As used in the present disclosure, the terms “comprises,” “comprising,” “includes,” “including,” “has,” “having” or any other variation thereof, are intended to cover a non-exclusive inclusion. For example, a process, method, article, or apparatus that comprises a list of elements is not necessarily limited to only those elements but may include other elements not expressly listed or inherent to such process, method, article, or apparatus. Further, unless expressly stated to the contrary, “or” refers to an inclusive or and not to an exclusive or. For example, a condition A or B is satisfied by any one of the following: A is true (or present), and B is false (or not present), A is false (or not present) and B is true (or present), and both A and B are true (or present).

Unless otherwise apparent from the context of use, reference in the present disclosure to a same set of “one or more processors” (or a same “plurality of processors,” etc.) performing multiple operations can encompass implementations in which performance of the operations is divided among the processor(s) in any suitable way. For example, “generating, by one or more processors, X; and generating, by the one or more processors, Y” can encompass: (1) implementations in which a first subset of the processors (e.g., in a first computing device) generates X and an entirely distinct, second subset of the processors (e.g., in a different, second computing device) independently generates Y; (2) implementations in which one or more or all of the processor(s) (e.g., one or multiple processors in the same device, or multiple processors distributed among multiple devices) contribute to the generation of X and/or Y; and (3) other variations.

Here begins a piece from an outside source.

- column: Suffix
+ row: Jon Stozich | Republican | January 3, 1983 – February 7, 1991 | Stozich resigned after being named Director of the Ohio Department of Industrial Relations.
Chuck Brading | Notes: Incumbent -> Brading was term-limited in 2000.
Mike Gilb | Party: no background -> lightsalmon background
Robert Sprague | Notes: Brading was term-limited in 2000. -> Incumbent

Upon reading this disclosure, those of skill in the art will appreciate still additional alternative structural and functional designs through the principles described herein. Thus, while particular implementations and applications have been illustrated and described, it is to be understood that the disclosed implementations are not limited to the precise construction and components disclosed in the present disclosure. Various modifications, changes, and variations, which will be apparent to those skilled in the art, may be made in the arrangement, operation and details of the method and apparatus disclosed in the present disclosure without departing from the spirit and scope defined in the appended claims.